Before applying for, and accepting, a payday loan it is important to understand the total cost of the short term loan. Consider the following points of interest:
- Overall Cost to the Borrower – Lenders authorise payday loans according to the borrower’s eligibility, income, employment history and outstanding debt. Each of those factors plays a part in determining what the lender is willing to borrow you and over how long. As a borrower, you are agreeing to repay the original loan amount as well as all accruing interest. Before accepting any short-term payday loan consider your income stream and compare it with the total cost of your loan.
- Interest Rates – Interest rates on payday loans are set by at an APR (annual percentage rate). It is important that you understand how the interest on your loan will be calculated as it will directly impact the affordability of your loan. These rates tend to be typically higher with short term loans given they’re paid back in under a year. So be sure to review the total value figure.
- Repayment Terms – Payday loans, by their very nature, have brief repayment schedules. It is important to review the terms of your loan before accepting the offer. Remember, you will be repaying both the original sum as well as all interest. It is important that you fully understand the amount to be repaid as well as the time you will have to repay it.

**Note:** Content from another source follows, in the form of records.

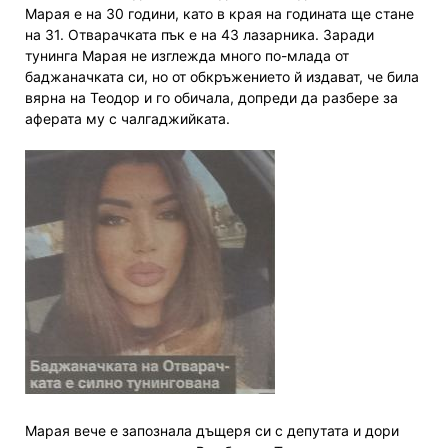
Марая е на 30 години, като в края на годината ще стане
на 31. Отварачката пък е на 43 лазарника. Заради
тунинга Марая не изглежда много по-млада от
баджаначката си, но от обкръжението й издават, че била
вярна на Теодор и го обичала, допреди да разбере за
аферата му с чалгаджийката.
Марая вече е запознала дъщеря си с депутата и дори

- Late or Missed Payments – Late payments are to be avoided. However, if you’re having trouble paying back your loan on time you may ask for an extension. Understand, however, that lenders are in no way required to extend, or rollover, your loan. They do this at their own discretion.
However, if your lender does agree to extend or roll over your loan you should understand that it will greatly increase the total cost of your loan. You will be charged extra fees and interest over and above your original agreement.
How Do You Repay Your Payday Loan?
The most common method of repaying payday loans is via direct debit. This process allows the lender to withdraw scheduled payments from the borrower’s current account according to the terms of the loan agreement.
If at any time there are not enough funds available to cover your loan payments the lender may continue to submit withdrawal requests to cover your payments. This will may lead to increased fees issued by your bank or large, unauthorised overdraft penalties.
Why Use Pounds to Pocket
How to Apply for a Payday Loan
At Pounds to Pocket we make applying for a payday loan, even with bad credit quick and easy. All you need to do is fill in the online form stating the amount you are interested in borrowing and providing us with some basic financial information.
In order to be considered for a payday loan you should meet the following criteria:
- Applicants must be 18 years of age or older.
- Applicants must be valid residents of the United Kingdom.
- Applicants must receive an income from either employment or benefits.
- Applicants must have an active UK bank account.
- Applicants must provide valid contact information (e-mail, telephone, home address).
It is recommended that you gather together all of your personal information before making your application. Make sure all information is accurate and up to date. Any discrepancies may delay your application’s approval or result in your loan request be denied.
If you are approved for a payday loan through Pounds to Pocket, the money you requested will be deposited directly into your bank account. In most cases customers can access their cash on the same day the loan has been approved however if you apply for a cash loan on a weekend or public holiday, the loan funds may be sent the next day.